[922] in Commercialization & Privatization of the Internet
Re: internet consumer reports on state-wide IP networks
daemon@ATHENA.MIT.EDU (Mark Moraes)
Mon Jul 8 17:48:07 1991
From: Mark Moraes <moraes@cs.toronto.edu>
To: com-priv@psi.com
Date: Mon, 8 Jul 1991 17:46:40 -0400
jsq@tic.com (John S. Quarterman) writes:
>As others have been asking lately, why haven't we seen a map of the
>whole net yet? I don't mean just the Internet, even though that's
>an increasingly large part of it. I mean the Matrix.
One possible explanation is that we have the maps (or the mapping
data), just not the technology or knowhow to represent them well to
the end user. The UUCP map, the Internet nameservers, the list of ftp
sites, comp.archives, archie, route tables, etc. represent maps of
components of the Matrix in various forms, after all.

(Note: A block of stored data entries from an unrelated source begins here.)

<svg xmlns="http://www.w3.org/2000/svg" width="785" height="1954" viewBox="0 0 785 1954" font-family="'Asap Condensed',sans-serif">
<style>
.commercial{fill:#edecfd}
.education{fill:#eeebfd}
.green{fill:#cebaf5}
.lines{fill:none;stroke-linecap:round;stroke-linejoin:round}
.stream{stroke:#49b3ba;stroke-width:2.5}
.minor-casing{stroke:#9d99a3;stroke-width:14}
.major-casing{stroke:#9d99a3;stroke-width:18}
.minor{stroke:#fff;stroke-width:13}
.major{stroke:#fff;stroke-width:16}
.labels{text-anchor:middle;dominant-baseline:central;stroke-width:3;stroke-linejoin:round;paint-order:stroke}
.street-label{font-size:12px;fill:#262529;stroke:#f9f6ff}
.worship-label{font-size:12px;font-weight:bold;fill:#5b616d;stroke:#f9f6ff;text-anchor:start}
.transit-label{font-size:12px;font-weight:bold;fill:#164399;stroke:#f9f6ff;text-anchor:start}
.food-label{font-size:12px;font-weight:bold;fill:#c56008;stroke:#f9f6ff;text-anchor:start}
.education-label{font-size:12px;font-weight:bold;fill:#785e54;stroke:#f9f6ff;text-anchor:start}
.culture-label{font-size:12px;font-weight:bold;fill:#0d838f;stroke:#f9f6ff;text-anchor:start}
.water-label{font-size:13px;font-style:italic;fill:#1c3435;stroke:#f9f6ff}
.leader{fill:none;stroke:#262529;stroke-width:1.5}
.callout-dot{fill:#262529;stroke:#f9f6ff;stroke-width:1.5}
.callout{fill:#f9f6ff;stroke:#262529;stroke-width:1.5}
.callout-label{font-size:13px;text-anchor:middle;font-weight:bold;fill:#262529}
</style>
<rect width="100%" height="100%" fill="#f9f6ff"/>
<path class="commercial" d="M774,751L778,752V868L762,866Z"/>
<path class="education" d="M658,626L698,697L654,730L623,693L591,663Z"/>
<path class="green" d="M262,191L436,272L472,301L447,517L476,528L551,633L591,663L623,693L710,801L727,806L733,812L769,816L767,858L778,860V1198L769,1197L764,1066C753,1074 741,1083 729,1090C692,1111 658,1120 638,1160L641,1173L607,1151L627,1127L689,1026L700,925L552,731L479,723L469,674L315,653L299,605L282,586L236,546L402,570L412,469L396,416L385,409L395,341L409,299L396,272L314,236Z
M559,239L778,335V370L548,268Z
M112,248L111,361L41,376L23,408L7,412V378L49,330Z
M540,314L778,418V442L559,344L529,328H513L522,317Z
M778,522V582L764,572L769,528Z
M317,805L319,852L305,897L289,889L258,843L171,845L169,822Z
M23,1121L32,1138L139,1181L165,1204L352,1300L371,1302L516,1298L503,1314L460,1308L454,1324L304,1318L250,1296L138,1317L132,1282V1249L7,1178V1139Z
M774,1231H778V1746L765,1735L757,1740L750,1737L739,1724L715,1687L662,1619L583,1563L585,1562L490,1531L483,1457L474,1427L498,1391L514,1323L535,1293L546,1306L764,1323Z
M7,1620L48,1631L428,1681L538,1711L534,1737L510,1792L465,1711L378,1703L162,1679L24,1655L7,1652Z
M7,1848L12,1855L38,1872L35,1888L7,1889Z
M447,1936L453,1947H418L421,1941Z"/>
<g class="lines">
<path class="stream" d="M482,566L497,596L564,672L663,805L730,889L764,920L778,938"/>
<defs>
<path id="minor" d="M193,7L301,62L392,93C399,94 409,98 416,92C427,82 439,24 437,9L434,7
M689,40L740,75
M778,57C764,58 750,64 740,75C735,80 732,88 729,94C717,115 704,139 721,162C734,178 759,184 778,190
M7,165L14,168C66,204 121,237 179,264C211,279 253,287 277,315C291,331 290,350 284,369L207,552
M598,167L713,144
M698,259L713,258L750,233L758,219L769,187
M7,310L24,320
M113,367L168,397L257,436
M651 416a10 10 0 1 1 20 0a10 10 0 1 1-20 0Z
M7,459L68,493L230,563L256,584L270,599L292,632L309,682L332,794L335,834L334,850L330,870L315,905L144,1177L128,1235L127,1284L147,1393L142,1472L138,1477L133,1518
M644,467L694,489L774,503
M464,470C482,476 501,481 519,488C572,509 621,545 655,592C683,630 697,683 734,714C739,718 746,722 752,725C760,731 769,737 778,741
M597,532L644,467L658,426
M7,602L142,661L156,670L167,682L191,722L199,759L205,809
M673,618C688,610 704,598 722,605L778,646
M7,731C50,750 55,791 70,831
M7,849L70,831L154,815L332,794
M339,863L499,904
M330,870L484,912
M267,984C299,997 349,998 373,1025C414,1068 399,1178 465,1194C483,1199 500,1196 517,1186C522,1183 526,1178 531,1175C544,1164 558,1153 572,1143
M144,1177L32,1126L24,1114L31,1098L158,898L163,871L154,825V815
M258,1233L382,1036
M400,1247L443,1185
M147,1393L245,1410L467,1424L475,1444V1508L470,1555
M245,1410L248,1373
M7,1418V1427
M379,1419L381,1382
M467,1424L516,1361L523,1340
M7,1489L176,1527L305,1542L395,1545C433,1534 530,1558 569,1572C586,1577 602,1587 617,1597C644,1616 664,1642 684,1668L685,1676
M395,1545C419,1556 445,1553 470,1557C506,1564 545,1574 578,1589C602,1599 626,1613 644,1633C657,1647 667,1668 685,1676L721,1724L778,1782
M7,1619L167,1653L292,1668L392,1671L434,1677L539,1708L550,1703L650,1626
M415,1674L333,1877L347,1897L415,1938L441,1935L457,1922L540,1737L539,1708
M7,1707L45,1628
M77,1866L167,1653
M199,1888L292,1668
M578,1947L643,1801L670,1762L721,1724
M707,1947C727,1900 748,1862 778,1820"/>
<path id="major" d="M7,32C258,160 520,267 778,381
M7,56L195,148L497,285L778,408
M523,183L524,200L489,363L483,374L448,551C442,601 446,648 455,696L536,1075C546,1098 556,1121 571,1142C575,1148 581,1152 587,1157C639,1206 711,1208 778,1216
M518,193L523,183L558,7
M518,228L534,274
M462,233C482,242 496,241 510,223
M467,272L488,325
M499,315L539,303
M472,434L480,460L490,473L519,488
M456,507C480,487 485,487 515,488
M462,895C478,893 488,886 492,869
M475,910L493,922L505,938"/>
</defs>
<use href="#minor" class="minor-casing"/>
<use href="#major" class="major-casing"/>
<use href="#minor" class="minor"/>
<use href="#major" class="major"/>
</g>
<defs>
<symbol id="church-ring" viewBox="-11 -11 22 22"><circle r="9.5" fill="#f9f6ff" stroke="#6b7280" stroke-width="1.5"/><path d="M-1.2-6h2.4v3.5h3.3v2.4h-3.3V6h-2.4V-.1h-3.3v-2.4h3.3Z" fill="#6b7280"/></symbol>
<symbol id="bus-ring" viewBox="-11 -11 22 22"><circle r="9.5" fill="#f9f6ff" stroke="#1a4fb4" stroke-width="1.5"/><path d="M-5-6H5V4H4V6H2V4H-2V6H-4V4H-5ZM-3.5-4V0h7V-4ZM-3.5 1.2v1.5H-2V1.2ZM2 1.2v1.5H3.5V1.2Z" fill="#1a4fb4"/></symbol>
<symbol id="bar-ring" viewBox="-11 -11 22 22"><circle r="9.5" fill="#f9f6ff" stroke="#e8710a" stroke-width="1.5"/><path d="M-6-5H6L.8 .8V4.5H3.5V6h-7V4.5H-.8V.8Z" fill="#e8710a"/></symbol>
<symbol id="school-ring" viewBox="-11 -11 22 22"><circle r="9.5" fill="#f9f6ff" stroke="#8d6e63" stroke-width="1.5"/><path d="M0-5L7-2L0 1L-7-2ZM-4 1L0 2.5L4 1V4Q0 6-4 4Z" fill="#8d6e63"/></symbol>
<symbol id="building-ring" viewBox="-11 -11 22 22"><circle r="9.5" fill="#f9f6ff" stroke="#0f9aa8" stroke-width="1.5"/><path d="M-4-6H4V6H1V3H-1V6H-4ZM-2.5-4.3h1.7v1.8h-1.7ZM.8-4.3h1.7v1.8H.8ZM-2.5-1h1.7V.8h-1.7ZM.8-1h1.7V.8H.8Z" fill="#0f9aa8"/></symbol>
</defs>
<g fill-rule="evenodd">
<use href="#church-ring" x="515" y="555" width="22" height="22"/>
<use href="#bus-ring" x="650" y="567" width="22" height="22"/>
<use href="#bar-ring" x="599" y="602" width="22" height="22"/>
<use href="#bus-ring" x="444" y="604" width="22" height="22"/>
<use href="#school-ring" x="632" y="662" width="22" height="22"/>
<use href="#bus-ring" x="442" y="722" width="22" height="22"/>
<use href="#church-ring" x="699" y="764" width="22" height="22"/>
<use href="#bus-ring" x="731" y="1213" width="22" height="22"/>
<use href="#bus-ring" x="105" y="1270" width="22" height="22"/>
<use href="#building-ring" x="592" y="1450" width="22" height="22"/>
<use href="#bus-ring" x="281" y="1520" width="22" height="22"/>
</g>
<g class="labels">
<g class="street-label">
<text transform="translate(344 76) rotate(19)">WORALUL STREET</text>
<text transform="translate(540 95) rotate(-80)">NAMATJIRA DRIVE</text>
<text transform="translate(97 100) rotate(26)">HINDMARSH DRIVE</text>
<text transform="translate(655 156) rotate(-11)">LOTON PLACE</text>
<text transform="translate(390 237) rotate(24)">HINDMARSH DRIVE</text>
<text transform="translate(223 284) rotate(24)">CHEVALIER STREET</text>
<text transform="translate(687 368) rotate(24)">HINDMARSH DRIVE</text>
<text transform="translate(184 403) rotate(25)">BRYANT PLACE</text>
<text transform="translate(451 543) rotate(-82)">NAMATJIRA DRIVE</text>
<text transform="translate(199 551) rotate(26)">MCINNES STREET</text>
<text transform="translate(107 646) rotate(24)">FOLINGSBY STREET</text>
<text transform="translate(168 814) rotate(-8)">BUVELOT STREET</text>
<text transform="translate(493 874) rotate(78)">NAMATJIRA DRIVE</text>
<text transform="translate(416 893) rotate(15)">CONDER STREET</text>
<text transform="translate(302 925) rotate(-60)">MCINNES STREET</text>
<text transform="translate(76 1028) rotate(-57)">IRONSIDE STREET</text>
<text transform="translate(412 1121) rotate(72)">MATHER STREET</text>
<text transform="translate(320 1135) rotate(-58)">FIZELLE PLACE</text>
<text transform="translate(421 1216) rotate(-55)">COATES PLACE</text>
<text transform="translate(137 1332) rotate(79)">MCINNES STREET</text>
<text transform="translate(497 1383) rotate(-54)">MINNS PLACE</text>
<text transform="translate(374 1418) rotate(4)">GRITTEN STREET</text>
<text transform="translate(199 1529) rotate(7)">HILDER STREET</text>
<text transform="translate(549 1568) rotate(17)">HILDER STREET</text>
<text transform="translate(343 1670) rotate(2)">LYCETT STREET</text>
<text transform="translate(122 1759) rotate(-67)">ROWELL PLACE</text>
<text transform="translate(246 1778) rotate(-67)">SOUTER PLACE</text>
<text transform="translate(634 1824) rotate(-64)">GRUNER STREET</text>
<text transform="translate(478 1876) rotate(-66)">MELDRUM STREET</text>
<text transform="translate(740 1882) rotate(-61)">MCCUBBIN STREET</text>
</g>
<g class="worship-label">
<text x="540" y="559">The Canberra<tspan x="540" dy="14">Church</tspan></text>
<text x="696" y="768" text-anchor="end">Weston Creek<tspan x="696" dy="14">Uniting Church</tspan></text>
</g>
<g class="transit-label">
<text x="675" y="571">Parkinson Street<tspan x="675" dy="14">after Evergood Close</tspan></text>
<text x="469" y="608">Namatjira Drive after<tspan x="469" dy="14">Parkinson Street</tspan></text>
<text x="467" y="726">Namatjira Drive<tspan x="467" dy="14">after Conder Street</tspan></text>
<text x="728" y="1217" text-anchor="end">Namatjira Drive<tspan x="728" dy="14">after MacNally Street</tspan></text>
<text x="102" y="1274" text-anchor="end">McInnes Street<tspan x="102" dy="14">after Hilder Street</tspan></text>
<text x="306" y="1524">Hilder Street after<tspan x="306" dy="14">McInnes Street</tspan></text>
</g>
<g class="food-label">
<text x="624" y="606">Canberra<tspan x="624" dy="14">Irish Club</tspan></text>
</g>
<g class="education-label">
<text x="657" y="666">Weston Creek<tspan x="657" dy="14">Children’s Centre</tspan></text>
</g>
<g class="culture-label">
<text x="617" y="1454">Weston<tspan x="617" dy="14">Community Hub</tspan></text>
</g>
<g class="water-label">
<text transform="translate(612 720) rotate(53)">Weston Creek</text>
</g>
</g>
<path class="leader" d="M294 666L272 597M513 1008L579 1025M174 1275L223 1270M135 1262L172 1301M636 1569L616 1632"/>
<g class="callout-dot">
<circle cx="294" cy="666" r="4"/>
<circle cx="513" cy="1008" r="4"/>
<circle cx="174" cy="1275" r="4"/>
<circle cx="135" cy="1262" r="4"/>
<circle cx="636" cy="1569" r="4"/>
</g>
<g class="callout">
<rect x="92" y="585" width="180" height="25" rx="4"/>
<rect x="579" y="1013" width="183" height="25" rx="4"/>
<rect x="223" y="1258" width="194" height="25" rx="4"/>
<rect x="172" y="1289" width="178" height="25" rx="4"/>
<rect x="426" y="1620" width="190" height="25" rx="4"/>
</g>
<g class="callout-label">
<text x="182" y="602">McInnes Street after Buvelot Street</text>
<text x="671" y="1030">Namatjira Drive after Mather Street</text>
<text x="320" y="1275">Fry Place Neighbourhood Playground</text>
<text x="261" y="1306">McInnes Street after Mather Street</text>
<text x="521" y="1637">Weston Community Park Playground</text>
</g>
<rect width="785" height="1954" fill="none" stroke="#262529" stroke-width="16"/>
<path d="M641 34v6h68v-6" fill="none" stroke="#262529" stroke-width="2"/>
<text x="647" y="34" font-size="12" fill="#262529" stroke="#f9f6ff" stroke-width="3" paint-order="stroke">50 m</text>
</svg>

Another explanation is that a complete map of the matrix doesn't exist
or cannot be represented. A related explanation is that's it's
changing too fast to catch a static snapshot of the data. (I assume a
map to be somewhat static by definition -- a map is a representation,
an encoding of some set of features -- my father, a cartographer by
profession, tells me that an important and hard problem in mapping is
deciding what to leave out.)
Random examples of matrix maps that indicate the number of forms maps
can take:
- A good example of a fairly static, but comprehensive map is the !%@::
book. Don't run an email facility without it.

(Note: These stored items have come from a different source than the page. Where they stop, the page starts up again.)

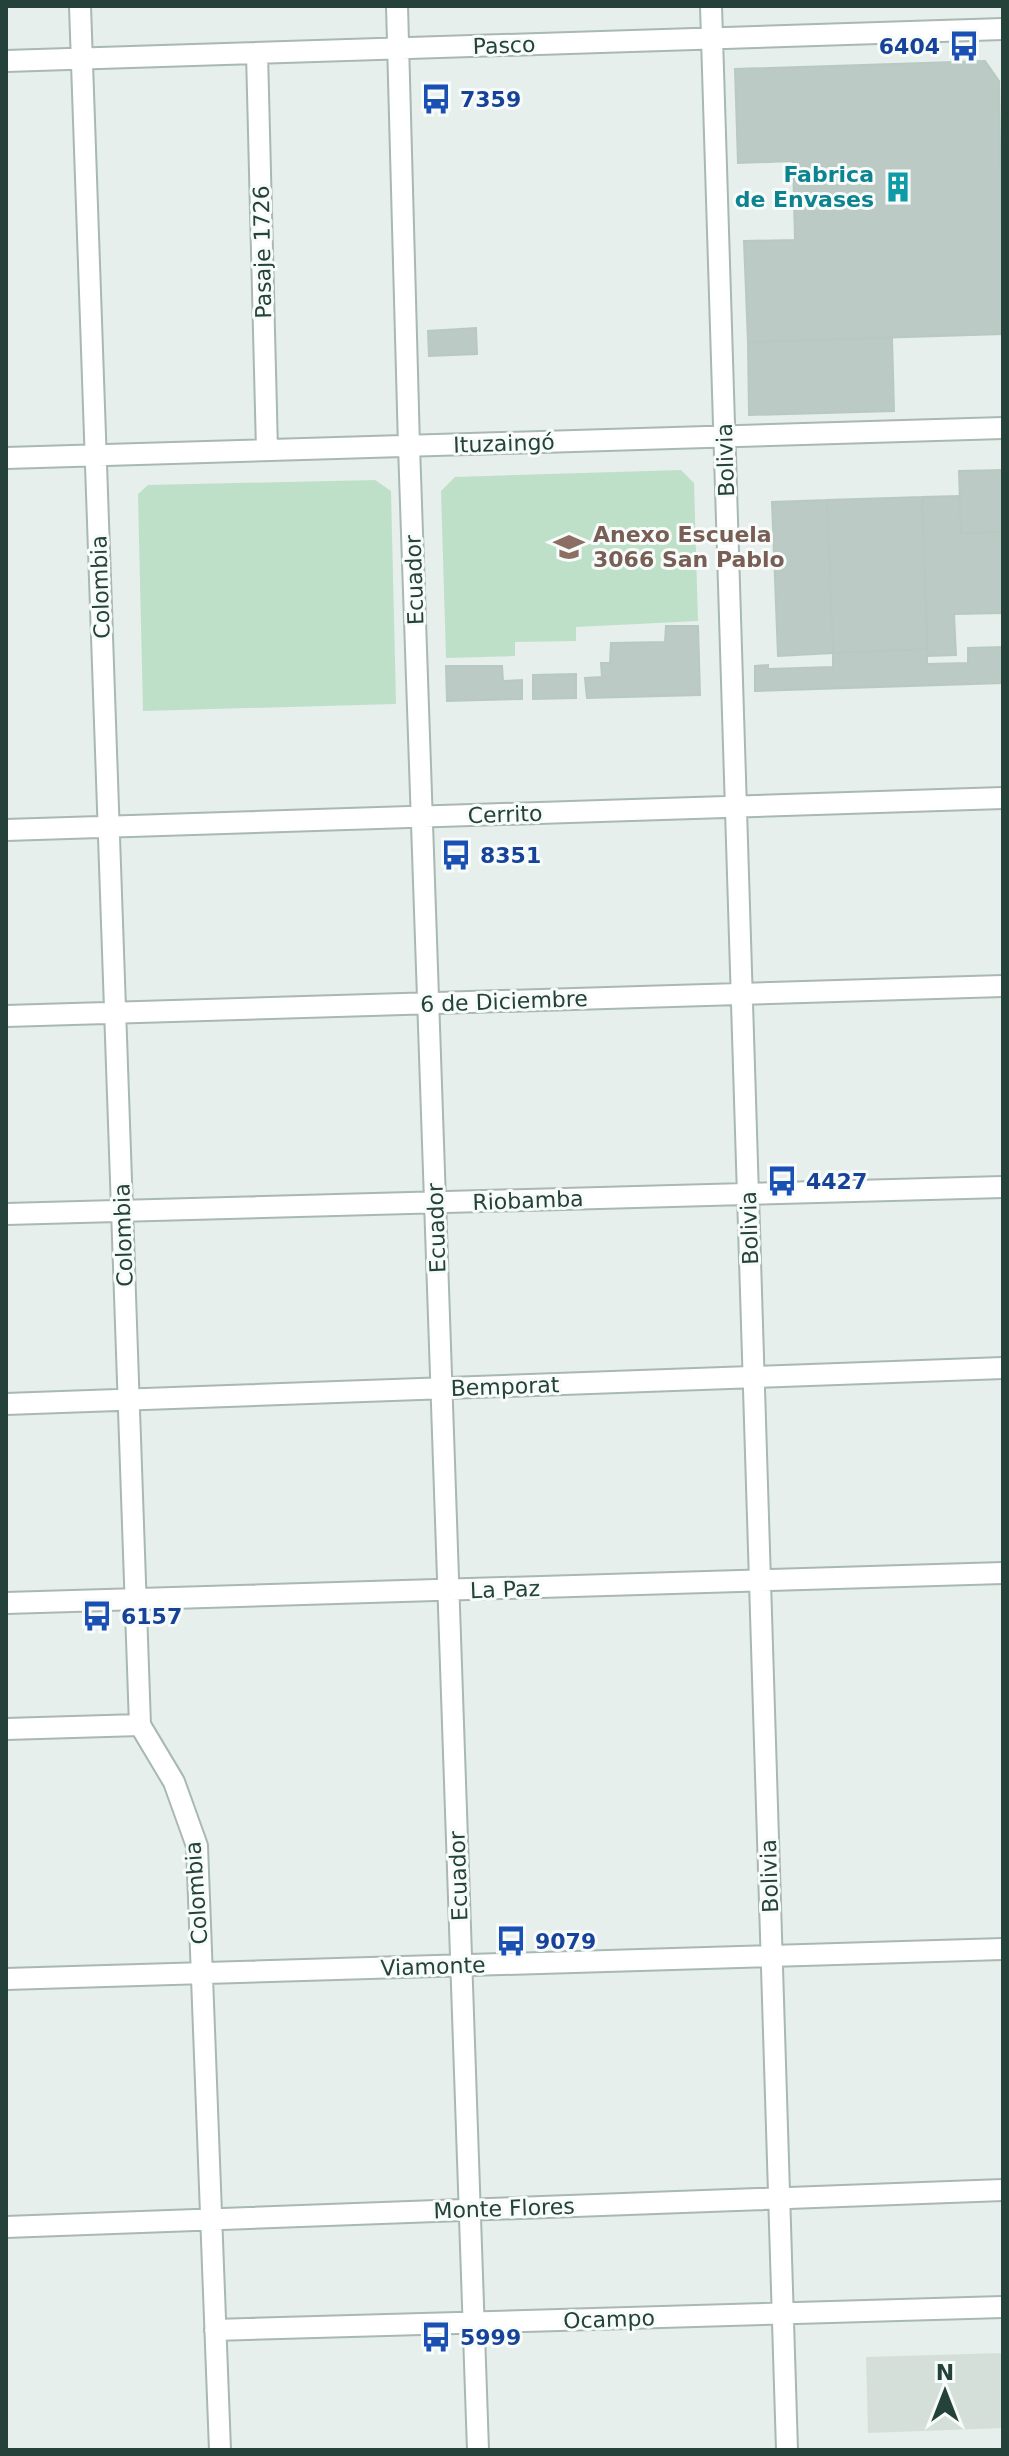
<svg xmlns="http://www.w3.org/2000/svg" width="1009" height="2456" font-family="'DejaVu Sans',sans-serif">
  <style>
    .built { fill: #d4dfda }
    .green { fill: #bfe0c8 }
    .building { fill: #bbcac4; stroke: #b8c9c2; stroke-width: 2 }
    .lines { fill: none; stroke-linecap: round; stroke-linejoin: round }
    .street-casing { stroke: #a8b8b2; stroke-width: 24 }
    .street { stroke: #fff; stroke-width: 20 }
    .labels { text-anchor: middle; stroke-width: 6; stroke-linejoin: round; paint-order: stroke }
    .street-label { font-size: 22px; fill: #24423a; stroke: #f7fbf9 }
    .transit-label { font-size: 22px; font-weight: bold; fill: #164399; stroke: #f7fbf9; text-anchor: start }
    .culture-label { font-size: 22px; font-weight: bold; fill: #0d838f; stroke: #f7fbf9; text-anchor: end }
    .education-label { font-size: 22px; font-weight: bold; fill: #785e54; stroke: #f7fbf9; text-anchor: start }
  </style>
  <rect width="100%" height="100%" fill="#e6efeb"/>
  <!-- built -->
  <path class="built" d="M1003,2353v75l-135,5 -2,-76z"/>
  <!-- green -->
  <path class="green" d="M681,470l13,13 4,138 -122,6v14l-61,1v14l-69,2 -5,-167 14,-14z
    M375,480l16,11 5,213 -253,7 -5,-217 10,-9z"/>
  <!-- building -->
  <path class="building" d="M985,61l14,20 4,253 -255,8 -4,-101 51,-1 -2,-79 -55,2 -3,-94z
    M476,328l1,26 -48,2 -1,-25z
    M892,338l2,73 -145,4 -1,-73z
    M1003,470v62l-42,1 -2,-62z
    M960,496l1,37 42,-1v81l-49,1 2,41 -28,1 -6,-159z
    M922,497l5,152 -94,4 -6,-153z
    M827,500l6,153 -55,3 -6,-154z
    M666,626h32l2,69 -113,3 -2,-20 17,-1 -1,-14h9l1,-20 54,-1z
    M1003,647v36l-248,8v-25l13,-1v4l65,-2v-14l94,-4v15l41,-1v-15z
    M446,666h56l1,15 19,-1v19l-75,2z
    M576,674v24l-43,1v-24z"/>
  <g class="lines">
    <!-- street casing -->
    <g class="street-casing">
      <path id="street" d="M80,6l60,1719 34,57 23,64 23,604
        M397,6l12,440 69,2004
        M711,6l76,2444
        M257,53l10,397
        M6,61l997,-32
        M6,458l997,-30
        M6,830l997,-32
        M6,1016l997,-30
        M6,1214l997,-27
        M6,1404l997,-36
        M6,1603l997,-30
        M6,1729l134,-4
        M6,1979l997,-30
        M6,2227l997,-37
        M215,2330l788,-23"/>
    </g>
    <!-- street -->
    <use href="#street" class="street"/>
  </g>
  <!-- icons -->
  <defs>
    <g id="bus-bare" transform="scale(2.4)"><path d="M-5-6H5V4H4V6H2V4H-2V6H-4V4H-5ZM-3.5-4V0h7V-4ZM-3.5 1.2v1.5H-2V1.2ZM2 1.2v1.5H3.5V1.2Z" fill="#1a4fb4" stroke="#f7fbf9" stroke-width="2.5" paint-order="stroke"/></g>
    <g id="building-bare" transform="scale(2.4)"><path d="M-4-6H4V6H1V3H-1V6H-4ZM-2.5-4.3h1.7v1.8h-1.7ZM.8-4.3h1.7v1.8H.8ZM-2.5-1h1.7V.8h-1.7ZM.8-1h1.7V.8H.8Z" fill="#0f9aa8" stroke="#f7fbf9" stroke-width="2.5" paint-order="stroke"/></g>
    <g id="school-bare" transform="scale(2.4)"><path d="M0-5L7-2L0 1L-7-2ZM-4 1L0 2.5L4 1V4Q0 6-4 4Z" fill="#8d6e63" stroke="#f7fbf9" stroke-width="2.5" paint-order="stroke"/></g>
  </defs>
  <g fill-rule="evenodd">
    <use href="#bus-bare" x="964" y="46"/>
    <use href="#bus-bare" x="436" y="99"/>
    <use href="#building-bare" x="898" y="187"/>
    <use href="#school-bare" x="569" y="547"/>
    <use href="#bus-bare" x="456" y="855"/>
    <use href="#bus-bare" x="782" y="1181"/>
    <use href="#bus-bare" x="97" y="1616"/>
    <use href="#bus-bare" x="511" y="1941"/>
    <use href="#bus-bare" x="436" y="2337"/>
  </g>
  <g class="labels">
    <!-- street labels -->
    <g class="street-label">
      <text transform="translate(504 45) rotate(-2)" y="8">Pasco</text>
      <text transform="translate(262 252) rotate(-91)" y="8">Pasaje 1726</text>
      <text transform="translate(504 443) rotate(-2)" y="8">Ituzaingó</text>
      <text transform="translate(725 460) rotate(-92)" y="8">Bolivia</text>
      <text transform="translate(414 580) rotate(-92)" y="8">Ecuador</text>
      <text transform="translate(100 587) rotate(-92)" y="8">Colombia</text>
      <text transform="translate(505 814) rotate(-2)" y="8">Cerrito</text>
      <text transform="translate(504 1001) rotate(-2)" y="8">6 de Diciembre</text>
      <text transform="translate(528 1200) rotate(-2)" y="8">Riobamba</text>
      <text transform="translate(436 1228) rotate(-92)" y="8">Ecuador</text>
      <text transform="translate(749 1228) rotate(-92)" y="8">Bolivia</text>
      <text transform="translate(123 1235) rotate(-92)" y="8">Colombia</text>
      <text transform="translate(505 1386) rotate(-2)" y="8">Bemporat</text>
      <text transform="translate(505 1589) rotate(-2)" y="8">La Paz</text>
      <text transform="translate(458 1876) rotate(-92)" y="8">Ecuador</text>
      <text transform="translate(769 1876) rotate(-92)" y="8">Bolivia</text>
      <text transform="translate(196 1893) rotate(-94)" y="8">Colombia</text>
      <text transform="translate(433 1966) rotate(-2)" y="8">Viamonte</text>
      <text transform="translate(504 2208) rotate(-2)" y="8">Monte Flores</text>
      <text transform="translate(609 2319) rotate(-2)" y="8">Ocampo</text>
    </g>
    <!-- transit labels -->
    <g class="transit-label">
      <text x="940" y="54" text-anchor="end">6404</text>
      <text x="460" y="107">7359</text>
      <text x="480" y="863">8351</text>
      <text x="806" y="1189">4427</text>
      <text x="121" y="1624">6157</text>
      <text x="535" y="1949">9079</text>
      <text x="460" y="2345">5999</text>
    </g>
    <!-- culture labels -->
    <g class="culture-label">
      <text x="874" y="182">Fabrica<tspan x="874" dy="25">de Envases</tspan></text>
    </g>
    <!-- education labels -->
    <g class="education-label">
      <text x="593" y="542">Anexo Escuela<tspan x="593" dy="25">3066 San Pablo</tspan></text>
    </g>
  </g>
  <!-- border -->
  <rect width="1009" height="2456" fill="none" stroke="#24423a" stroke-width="16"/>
  <!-- north arrow -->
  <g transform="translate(945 2392)" stroke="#f7fbf9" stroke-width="6" paint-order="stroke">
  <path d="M0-6L14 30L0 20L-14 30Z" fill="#24423a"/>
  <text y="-12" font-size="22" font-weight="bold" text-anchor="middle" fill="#24423a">N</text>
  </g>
</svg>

- Brian Reid regularly puts out Usenet maps based on the UUCP map data.
- Geoff Collyer once used the results of a "sendsys tor" to draw a
Usenet map of Toronto depicting news flow.
- I've used the UofT hosts/networks files (the former is generated from
nameserver data, the latter maintained by hand) to draw maps of our
local campus networks. etc.
- I once used traceroute to draw myself a reasonable connectivity map
of places on the Internet important to me; it made the network status
reports much more meaningful.
But all this information changes and grows faster than we can put out
paper pictures (PostScript isn't all that helpful, even though we once
reverse-engineered one of Brian's maps when we urgently needed data
for a CA*net demo:-). Further, each person has their own question to
ask of the maps. The electronic forms are more pliable -- they can be
queried easily and can be cheaply updated using the Matrix itself, as
Brian Reids maps and the UUCP maps show. (also numerous network maps
available for anon. ftp) A more flexible and powerful approach is
mapping software. eg. Michael Patton's MAP program, programs that
automatically layout of graphs, network browsers that allow zoom and
filter, etc.
Mark, not a cartographer by profession, but fond of network maps.